#### WHAT TO DO:
Transcribe, word for word and without additions, each line below from the one containing "ring pip: (156, 155)" through the one containing "ring dip: (888, 818)", both ends included.

(Pose estimation data)
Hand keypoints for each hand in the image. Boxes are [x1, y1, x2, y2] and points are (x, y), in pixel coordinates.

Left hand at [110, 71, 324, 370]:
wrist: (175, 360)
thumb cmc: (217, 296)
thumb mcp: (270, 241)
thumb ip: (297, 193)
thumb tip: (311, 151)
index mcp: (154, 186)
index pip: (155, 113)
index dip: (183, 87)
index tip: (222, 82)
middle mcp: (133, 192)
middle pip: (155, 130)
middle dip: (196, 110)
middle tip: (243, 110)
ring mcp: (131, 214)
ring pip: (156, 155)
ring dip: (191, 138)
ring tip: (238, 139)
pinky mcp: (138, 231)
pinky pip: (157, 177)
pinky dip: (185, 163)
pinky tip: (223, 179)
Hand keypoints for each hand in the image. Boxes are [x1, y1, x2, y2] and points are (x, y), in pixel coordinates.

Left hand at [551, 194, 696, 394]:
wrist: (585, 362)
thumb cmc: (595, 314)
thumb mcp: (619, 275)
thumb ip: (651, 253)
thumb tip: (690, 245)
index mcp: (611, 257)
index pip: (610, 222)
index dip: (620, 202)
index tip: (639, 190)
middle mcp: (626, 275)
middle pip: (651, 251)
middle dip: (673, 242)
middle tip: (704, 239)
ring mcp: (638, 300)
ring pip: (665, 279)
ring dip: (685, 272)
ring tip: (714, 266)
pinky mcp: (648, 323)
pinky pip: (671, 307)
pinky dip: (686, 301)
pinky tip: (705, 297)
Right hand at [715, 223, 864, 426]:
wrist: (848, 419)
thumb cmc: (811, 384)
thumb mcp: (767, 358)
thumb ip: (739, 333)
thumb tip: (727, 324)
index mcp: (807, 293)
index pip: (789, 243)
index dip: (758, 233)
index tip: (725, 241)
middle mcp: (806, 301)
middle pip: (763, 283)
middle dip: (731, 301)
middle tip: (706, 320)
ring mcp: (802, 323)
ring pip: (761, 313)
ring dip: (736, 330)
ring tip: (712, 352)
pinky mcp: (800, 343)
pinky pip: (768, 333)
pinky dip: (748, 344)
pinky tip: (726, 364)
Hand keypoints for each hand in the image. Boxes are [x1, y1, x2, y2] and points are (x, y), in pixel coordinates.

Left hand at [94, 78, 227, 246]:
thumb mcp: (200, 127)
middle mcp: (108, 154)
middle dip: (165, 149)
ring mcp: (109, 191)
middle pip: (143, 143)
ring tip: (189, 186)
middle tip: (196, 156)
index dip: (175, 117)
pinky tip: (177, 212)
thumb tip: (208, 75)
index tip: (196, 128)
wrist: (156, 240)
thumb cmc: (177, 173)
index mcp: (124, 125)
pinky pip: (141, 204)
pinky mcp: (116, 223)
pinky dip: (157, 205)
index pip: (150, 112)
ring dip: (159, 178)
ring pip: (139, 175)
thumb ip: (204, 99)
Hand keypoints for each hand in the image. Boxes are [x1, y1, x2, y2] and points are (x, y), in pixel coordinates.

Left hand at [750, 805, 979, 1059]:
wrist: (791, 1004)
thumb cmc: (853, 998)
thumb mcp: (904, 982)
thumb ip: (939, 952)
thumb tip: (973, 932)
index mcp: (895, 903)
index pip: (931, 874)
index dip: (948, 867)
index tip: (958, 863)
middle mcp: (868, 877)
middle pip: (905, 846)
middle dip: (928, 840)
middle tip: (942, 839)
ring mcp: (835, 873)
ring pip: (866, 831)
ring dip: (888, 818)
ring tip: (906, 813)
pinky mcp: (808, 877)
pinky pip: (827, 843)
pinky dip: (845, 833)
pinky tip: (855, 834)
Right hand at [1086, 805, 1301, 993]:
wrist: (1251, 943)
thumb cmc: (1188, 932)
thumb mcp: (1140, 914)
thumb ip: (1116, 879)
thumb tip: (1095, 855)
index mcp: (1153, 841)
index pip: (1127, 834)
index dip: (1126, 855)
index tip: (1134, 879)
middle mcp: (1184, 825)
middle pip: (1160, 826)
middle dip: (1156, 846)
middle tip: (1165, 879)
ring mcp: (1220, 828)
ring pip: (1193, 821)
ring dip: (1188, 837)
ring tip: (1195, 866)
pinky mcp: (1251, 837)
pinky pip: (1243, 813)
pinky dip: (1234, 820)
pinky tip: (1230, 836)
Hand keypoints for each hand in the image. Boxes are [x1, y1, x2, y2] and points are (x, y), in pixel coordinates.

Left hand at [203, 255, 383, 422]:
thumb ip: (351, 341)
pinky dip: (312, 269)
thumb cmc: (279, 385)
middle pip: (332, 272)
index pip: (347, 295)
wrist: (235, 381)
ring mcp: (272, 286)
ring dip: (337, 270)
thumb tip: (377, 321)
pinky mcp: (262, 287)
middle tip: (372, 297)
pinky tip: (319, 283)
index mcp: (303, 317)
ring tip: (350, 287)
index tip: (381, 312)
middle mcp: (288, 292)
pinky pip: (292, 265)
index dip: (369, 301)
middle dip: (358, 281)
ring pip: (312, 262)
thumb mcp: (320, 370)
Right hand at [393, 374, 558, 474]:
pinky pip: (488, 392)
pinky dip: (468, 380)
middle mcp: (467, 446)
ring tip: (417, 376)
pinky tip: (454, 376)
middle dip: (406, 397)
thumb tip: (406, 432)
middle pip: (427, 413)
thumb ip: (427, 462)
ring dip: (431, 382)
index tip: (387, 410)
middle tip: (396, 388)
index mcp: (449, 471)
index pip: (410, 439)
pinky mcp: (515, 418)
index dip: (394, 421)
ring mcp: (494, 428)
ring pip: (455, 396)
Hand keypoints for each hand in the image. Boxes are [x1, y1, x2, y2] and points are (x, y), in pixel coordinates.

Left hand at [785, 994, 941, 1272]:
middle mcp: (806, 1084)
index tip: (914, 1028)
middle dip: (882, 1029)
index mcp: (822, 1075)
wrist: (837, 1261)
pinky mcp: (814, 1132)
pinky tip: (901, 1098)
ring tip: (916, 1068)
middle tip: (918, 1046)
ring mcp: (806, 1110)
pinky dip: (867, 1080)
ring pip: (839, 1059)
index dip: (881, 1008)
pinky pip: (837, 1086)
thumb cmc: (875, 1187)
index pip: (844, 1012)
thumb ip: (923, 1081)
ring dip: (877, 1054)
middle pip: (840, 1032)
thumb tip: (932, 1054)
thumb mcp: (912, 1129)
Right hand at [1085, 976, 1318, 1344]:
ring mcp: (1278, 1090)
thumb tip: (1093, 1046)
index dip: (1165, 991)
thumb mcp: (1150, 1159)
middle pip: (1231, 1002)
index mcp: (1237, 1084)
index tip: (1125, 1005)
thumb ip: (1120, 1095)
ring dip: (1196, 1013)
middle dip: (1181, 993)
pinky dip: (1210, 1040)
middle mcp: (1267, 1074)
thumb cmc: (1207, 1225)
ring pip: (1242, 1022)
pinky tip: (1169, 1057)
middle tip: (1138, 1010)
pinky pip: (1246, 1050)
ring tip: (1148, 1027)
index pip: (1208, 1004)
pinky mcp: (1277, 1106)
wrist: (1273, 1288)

#### REPLY TO THE TASK:
ring pip: (156, 155)
ring dip: (191, 138)
ring tip: (238, 139)
pinky mcp: (138, 231)
pinky pip: (157, 177)
pinky dip: (185, 163)
pinky tip: (223, 179)
Hand keypoints for each hand in the image. Boxes are [x1, y1, x2, y2] and points are (x, y), in pixel coordinates.

Left hand at [551, 194, 696, 394]:
wrist: (585, 362)
thumb cmc: (595, 314)
thumb mcp: (619, 275)
thumb ip: (651, 253)
thumb tip: (690, 245)
index mcp: (611, 257)
index pip: (610, 222)
index dip: (620, 202)
index tip: (639, 190)
middle mcp: (626, 275)
middle pip: (651, 251)
middle dip: (673, 242)
middle tip: (704, 239)
ring mcp: (638, 300)
ring pip: (665, 279)
ring dip: (685, 272)
ring tip: (714, 266)
pinky mcp: (648, 323)
pinky pip: (671, 307)
pinky dip: (686, 301)
pinky tip: (705, 297)
Right hand at [715, 223, 864, 426]:
wrist: (848, 419)
thumb cmc: (811, 384)
thumb mcp: (767, 358)
thumb ip: (739, 333)
thumb tip: (727, 324)
index mcp: (807, 293)
index pip: (789, 243)
index dip: (758, 233)
index tip: (725, 241)
middle mcp: (806, 301)
middle pip: (763, 283)
middle dip: (731, 301)
middle tip: (706, 320)
ring mcp: (802, 323)
ring pip: (761, 313)
ring dip: (736, 330)
ring tip: (712, 352)
pinky mcp: (800, 343)
pinky pip: (768, 333)
pinky dip: (748, 344)
pinky tip: (726, 364)
Hand keypoints for each hand in the image. Boxes are [x1, y1, x2, y2] and points are (x, y), in pixel coordinates.

Left hand at [94, 78, 227, 246]:
thumb mcp: (200, 127)
middle mcp: (108, 154)
middle dip: (165, 149)
ring mcp: (109, 191)
middle pip: (143, 143)
ring tip: (189, 186)
middle tip: (196, 156)
index dip: (175, 117)
pinky tip: (177, 212)
thumb tip: (208, 75)
index tip: (196, 128)
wrist: (156, 240)
thumb cmc: (177, 173)
index mcp: (124, 125)
pinky pip: (141, 204)
pinky mcp: (116, 223)
pinky dip: (157, 205)
index pip: (150, 112)
ring dip: (159, 178)
ring pip: (139, 175)
thumb ip: (204, 99)
Hand keypoints for each hand in the image. Boxes are [x1, y1, x2, y2] and points are (x, y), in pixel coordinates.

Left hand at [750, 805, 979, 1059]:
wrist: (791, 1004)
thumb cmc: (853, 998)
thumb mcp: (904, 982)
thumb ip: (939, 952)
thumb tip: (973, 932)
index mcp: (895, 903)
index pip: (931, 874)
index dip: (948, 867)
index tip: (958, 863)
middle mcp: (868, 877)
middle pip: (905, 846)
middle dip: (928, 840)
middle tip: (942, 839)
ring mcp: (835, 873)
ring pip: (866, 831)
ring dip: (888, 818)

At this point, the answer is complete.